The former category is comprised of shows in which sexual conduct is engaged in as an end in itself. “Sexual conduct” is the justification for the existence of these shows, it dominates the performance, attracts people and sells tickets. Defendant’s performance clearly constituted a “live public show” of the type ORS 167.062 was intended to prohibit. After disrobing, defendant danced from the stage out into the audience. At one point, he approached a seated woman, raised one leg up on the arm of her chair and danced while thrusting his pelvis to within inches of her face. At least 20 women reached into the front of his G-string. Defendant’s buttocks were also stroked, pinched and fondled. During defendant’s performance, the announcer made continuous remarks about sexual subjects and defendant’s anatomy, i.e., “his pistol is for shooting but his gun is for fun.” The announcer told the audience that all of their fantasies would be fulfilled and that they would have a “double orgasm.” With regard to the fondling of dancers, the announcer told the women, “If it feels like a hamster don’t squeeze it.” These remarks became more *961graphic as the night progressed. There were doodle pads on the tables and the announcer encouraged members of the audience to write comments and poems. He promised to read the “nasty” ones aloud. Defendant eventually concluded his performance by turning his back to the audience, bending over and pulling his G-string down in the back, completely exposing his buttocks.

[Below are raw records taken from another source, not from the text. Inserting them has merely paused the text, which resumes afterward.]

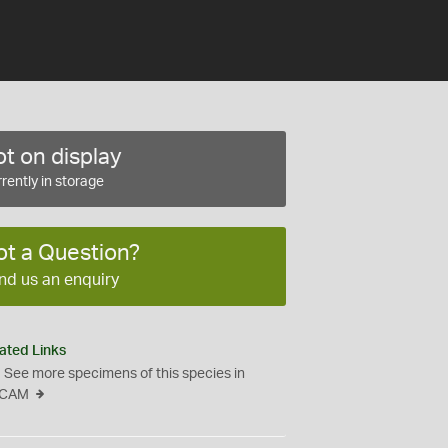
t on display
rently in storage
ot a Question?
nd us an enquiry
ated Links
See more specimens of this species in
CAM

On the other hand, performances of Shakespeare, “Swan Lake” and “South Pacific” are valued for more than their sexual aspects. The “sexual conduct” in which Romeo and Juliet might engage is incidental to the main point of the play. It is merely part of an overall performance, the many parts of which are simply means to an end, i.e., the depiction of realistic characters in a believable story. Anyone who has seen “South Pacific” knows that any similarity between Ezio Pinza’s performance and defendant’s is purely coincidental. Moreoever, Romeo’s acting was never intended to motivate members of the audience to stuff monetary trinkets into his leotards and fondle his private parts. In fact, one of the most striking differences between defendant’s performance and all the theatrical productions referred to in the majority opinion is that none of the latter rely on audience participation for their sexual content.

Accordingly, I would construe ORS 167.062(1) to cover only those live public shows in which sado-masochistic abuse, masturbation, intercourse and acts of “gross sexuality” are the exclusive theme. I therefore would reject defendant’s constitutional challenge.

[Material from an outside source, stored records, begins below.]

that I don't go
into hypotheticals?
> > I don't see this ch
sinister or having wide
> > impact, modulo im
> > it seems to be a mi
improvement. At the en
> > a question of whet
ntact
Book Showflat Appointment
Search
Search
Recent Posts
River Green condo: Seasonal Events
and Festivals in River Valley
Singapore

Even assuming that the majority is correct, I still see no reason to strike down the entire statute. The only part of ORS 167.062 identified by the majority as overbroad is the phrase:

“* * * any touching of the genitals, pubic areas or buttocks of the human male or female, or the breasts of the female, whether alone or between members of the same or opposite sex or between humans and animals in an act of apparent sexual stimulation or gratification.”

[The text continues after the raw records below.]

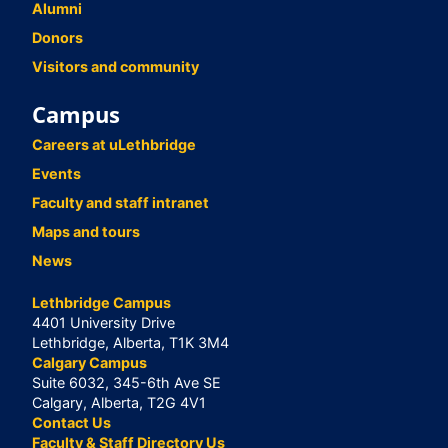
Alumni
Donors
Visitors and community
Campus
Careers at uLethbridge
Events
Faculty and staff intranet
Maps and tours
News
Lethbridge Campus
4401 University Drive
Lethbridge, Alberta, T1K 3M4
Calgary Campus
Suite 6032, 345-6th Ave SE
Calgary, Alberta, T2G 4V1
Contact Us
Faculty & Staff Directory Us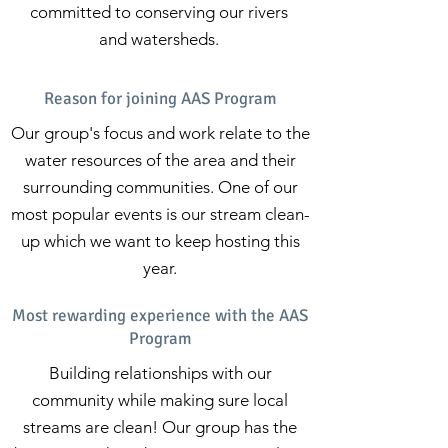
committed to conserving our rivers
and watersheds.
Reason for joining AAS Program
Our group's focus and work relate to the
water resources of the area and their
surrounding communities. One of our
most popular events is our stream clean-
up which we want to keep hosting this
year.
Most rewarding experience with the AAS
Program
Building relationships with our
community while making sure local
streams are clean! Our group has the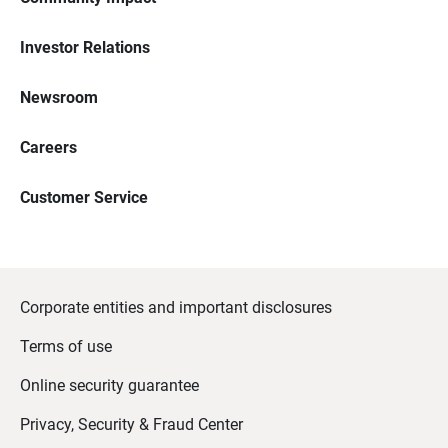
Investor Relations
Newsroom
Careers
Customer Service
Corporate entities and important disclosures
Terms of use
Online security guarantee
Privacy, Security & Fraud Center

Apparently, it concedes that the rest of the statute lacks constitutional problems. This is not surprising. I have been *962unable to think of any legitimate theatrical production involving actual intercourse, actual masturbation or sado-masochistic abuse. Accordingly, I believe that, instead of striking down the entire statute with our judicial axe, we should simply prune out the diseased limb. See ORS 174.040; State v. Cantwell, 66 Or App 848, 852, 676 P2d 353 (1984). That can easily be accomplished here by simply excising that portion of the definition of sexual conduct which the majority has invalidated. Such an approach would result in a new, narrower definition of sexual conduct under ORS 167.060(10). That definition would provide that “sexual conduct means masturbation [or] sexual intercourse.” The remainder of ORS 167.062 would remain intact, and through its incorporation of the new definition of sexual conduct, it would apply to a narrower range of behavior. Because that narrower range of behavior would not include touching of the genitals, breasts or buttocks in an apparently sexual manner, there should be no constitutional problems.